Since my post earlier this month, I’ve also reread four Shakespeare plays:
■ Edward III
■ The Two Gentlemen of Verona
■ The Taming of the Shrew
■ Richard II
In 2017, I participated in an online reading group that tackled all of his work over the course of a year, and I thought I might rejoin them this year, only to realize I’d be much happier rereading and studying the plays independently. Next up is Titus Andronicus.
Other books I’ve read this month:
■ This Is Your Time (Ruby Nell Bridges; 2020. Non-fiction.)
Heard about this on NPR in November and wanted to check it out. It took a while for the library to bring it in.
■ Paul Robeson (Phillip Hayes Dean; 1978. Drama)
Robeson was mentioned in the documentary Sighted Eyes/Feeling Heart (watched to prepare for a seminar about Lorraine Hansberry’s Les Blancs.)
■ Do the Work (Steven Pressfield; 2011. Non-fiction.)
■ The War of Art (Steven Pressfield; 2002. Non-fiction.)
■ The Scientific Method of Practicing (Timothy Hagen; 2020. Non-fiction.)
Motivational reading as I prepared my practice goals for this year. Author Melissa Wiley recommended the Pressfield books.
■ The Tyranny of Merit (Michael J. Sandel; 2014. Non-fiction.)
The relentless credentialism of our day has driven working-class voters toward populist and nationalist parties and deepened the divide between those with and those without a university degree. It is also lead to increasingly partisan views of higher education, the institution most emblematic of the meritocratic project.
More to the point, higher education in the age of meritocracy has not been an engine of social mobility; to the contrary, it has reinforced the advantages that privileged parents confer on their children.
Though far more inclusive in terms of gender, race, and ethnicity, this meritocratic elite has not produced a fluid, mobile society. Instead, today’s credentialed, professional classes have figured out how to pass their privileges on to their children, not by bequeathing them large estates but by equipping them with the advantages that determine success in a meritocratic society.
■ One of the Good Ones (Maika and Maritza Moulite; 2021. Fiction.)
Heard about this on NPR, too.
■ The Umbrella Academy, Vol. 1: The Apocalypse Suite (Gerard Way; 2008. Fiction.)
My younger daughter is enjoying the Netflix series and suggested I give it a try. I can see its merits, but it didn’t “stick.”
■ What Is Populism? (Jan-Werner Müller; 2014. Non-fiction)
Populist governance exhibits three features: attempts to hijack the state apparatus, corruption and “mass clientelism” (trading material benefits or bureaucratic favors for political support by citizens who become the populists’ “clients”), and efforts systematically to suppress civil society.
Populism, I suggest, is a particular moralistic imagination of politics, a way of perceiving the political world that sets a morally pure and fully unified — but, I shall argue, ultimately fictional — people against elites who are deemed corrupt or in some way morally inferior.

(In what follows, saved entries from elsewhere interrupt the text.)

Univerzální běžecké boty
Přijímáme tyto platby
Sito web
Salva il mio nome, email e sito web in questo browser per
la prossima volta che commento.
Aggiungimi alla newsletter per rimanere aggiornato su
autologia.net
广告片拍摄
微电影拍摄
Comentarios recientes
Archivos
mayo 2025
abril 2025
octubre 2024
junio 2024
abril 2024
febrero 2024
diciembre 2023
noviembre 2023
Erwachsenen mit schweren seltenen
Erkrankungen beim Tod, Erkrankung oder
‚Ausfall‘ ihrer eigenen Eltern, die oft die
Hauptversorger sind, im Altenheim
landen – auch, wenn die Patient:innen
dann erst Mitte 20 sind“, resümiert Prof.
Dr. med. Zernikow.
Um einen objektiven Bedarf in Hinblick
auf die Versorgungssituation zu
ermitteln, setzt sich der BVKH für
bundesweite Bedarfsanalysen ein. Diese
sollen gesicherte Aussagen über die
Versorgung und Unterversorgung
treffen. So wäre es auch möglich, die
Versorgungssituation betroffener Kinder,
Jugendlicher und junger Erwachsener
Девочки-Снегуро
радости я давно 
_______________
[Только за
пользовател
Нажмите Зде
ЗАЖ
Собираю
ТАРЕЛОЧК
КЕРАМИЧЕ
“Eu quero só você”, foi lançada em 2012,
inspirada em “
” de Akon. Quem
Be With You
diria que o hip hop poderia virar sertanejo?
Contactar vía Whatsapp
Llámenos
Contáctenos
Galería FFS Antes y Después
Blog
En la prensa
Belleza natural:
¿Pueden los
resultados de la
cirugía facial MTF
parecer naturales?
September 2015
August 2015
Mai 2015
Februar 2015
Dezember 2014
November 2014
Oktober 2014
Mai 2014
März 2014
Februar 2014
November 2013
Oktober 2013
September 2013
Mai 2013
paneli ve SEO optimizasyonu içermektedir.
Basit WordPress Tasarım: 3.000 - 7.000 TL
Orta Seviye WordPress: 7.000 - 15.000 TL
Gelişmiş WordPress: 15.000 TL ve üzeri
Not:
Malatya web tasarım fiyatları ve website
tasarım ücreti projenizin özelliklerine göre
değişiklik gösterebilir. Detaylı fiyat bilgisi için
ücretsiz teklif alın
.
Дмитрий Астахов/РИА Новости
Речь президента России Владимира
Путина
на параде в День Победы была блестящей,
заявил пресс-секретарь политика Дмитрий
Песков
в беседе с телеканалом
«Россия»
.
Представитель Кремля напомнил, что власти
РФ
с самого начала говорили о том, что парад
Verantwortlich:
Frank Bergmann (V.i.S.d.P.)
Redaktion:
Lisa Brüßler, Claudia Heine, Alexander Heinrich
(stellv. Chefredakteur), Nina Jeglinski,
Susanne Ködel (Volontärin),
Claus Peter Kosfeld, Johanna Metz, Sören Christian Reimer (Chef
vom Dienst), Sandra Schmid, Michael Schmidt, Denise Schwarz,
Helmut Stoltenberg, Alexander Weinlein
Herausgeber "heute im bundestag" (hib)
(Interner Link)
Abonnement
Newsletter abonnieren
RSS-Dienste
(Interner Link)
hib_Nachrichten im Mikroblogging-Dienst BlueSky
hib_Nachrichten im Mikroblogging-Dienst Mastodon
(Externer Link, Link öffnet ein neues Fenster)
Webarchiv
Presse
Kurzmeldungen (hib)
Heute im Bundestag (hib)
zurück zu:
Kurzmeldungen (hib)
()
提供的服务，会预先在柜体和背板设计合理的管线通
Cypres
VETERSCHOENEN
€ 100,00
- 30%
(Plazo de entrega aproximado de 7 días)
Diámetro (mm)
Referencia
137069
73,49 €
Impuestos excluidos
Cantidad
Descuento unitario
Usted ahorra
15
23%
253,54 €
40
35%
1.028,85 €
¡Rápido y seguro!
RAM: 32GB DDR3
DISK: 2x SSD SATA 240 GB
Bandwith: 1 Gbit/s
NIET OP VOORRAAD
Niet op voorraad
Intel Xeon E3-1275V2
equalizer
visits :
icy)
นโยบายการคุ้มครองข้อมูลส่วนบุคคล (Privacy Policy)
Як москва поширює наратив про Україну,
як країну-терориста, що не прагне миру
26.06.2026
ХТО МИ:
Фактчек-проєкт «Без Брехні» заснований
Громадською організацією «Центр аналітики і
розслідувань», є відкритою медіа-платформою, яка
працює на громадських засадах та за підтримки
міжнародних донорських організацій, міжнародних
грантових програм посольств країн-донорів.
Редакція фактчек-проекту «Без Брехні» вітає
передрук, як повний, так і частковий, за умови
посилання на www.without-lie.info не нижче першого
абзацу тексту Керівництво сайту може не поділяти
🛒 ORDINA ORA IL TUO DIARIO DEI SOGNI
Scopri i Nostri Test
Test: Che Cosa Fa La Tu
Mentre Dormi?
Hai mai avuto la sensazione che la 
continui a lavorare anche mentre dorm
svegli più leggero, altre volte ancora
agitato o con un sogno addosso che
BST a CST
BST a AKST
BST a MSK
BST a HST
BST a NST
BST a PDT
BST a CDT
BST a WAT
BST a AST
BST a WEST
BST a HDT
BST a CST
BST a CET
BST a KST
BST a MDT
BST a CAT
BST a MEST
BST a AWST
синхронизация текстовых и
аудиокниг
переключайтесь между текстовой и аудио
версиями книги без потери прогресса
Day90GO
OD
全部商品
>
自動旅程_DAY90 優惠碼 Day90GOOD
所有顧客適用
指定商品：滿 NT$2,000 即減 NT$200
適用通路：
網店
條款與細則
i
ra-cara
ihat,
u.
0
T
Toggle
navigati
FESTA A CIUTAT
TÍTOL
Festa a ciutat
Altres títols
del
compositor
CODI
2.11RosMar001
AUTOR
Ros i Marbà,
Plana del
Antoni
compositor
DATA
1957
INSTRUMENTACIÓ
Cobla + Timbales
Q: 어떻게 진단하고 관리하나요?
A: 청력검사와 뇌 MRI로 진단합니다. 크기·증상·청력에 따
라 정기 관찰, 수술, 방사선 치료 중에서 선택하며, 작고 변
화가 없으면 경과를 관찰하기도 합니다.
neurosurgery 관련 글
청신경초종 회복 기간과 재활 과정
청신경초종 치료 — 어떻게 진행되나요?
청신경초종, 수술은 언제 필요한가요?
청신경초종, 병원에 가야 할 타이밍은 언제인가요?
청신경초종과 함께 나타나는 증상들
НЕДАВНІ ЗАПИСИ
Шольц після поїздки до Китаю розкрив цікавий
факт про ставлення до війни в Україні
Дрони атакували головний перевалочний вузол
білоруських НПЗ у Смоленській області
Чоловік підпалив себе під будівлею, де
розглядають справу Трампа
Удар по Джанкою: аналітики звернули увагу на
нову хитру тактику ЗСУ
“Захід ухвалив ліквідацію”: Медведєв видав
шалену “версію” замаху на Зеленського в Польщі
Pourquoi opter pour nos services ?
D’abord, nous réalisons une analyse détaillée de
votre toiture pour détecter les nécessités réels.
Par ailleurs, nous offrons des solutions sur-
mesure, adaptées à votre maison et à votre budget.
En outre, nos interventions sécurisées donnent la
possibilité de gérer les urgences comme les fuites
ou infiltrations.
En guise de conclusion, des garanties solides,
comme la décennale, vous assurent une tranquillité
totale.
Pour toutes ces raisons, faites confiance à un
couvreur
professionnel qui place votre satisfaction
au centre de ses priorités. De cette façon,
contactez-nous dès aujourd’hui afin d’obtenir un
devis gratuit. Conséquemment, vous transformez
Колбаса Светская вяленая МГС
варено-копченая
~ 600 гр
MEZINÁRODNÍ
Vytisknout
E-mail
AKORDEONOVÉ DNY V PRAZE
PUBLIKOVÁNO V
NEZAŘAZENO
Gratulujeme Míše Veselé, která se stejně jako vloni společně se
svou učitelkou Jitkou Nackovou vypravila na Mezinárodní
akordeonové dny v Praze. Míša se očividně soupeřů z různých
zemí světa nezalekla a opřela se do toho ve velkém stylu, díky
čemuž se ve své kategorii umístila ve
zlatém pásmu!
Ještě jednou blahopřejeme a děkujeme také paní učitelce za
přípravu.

Conspiracy theories are thus not a curious addition to populist rhetoric; they are rooted in and emerge from the very logic of populism itself.
■ Wild Swans: Three Daughters of China (Jung Chang; 1991. Non-fiction.)
One of the virtual book groups I visit is reading this. I don’t know how I missed this gripping, often harrowing memoir.
I found this environment unbearable. I could understand ignorance, but I could not except its glorification, still less its right to rule.
■ Front Row at the Trump Show (Jonathan Karl; 2020. Non-fiction.)
For Donald Trump, the taunts and personal insults are part of the game. He sees the public jousting with the press as a critical component of the Trump Show’s success. But this is a dangerous game. The president’s rhetoric, especially rhetoric that incites hatred or willfully distorts the truth, has consequences. (Boldface added.)
I think they call that prescient.
■ The War on Normal People (Andrew Yang; 2019. Non-fiction.)
In the bubble, many of us came up through the meritocracy and we’ve internalized its lessons. The underlying logic of the meritocratic system is this: If you’re successful, it’s because you’re smart and hard-working, and thus virtuous. If you’re poor or unsuccessful, it’s because you’re lazy and/or stupid and of subpar character. The people at the top belong there and the people at the bottom have only themselves to blame.
Scarcity research indicates that the best way to improve decision-making is to free up people’s bandwidth. People won’t ever make perfect choices. But knowing that their basic needs are accounted for will lead to better choices for millions of people each day.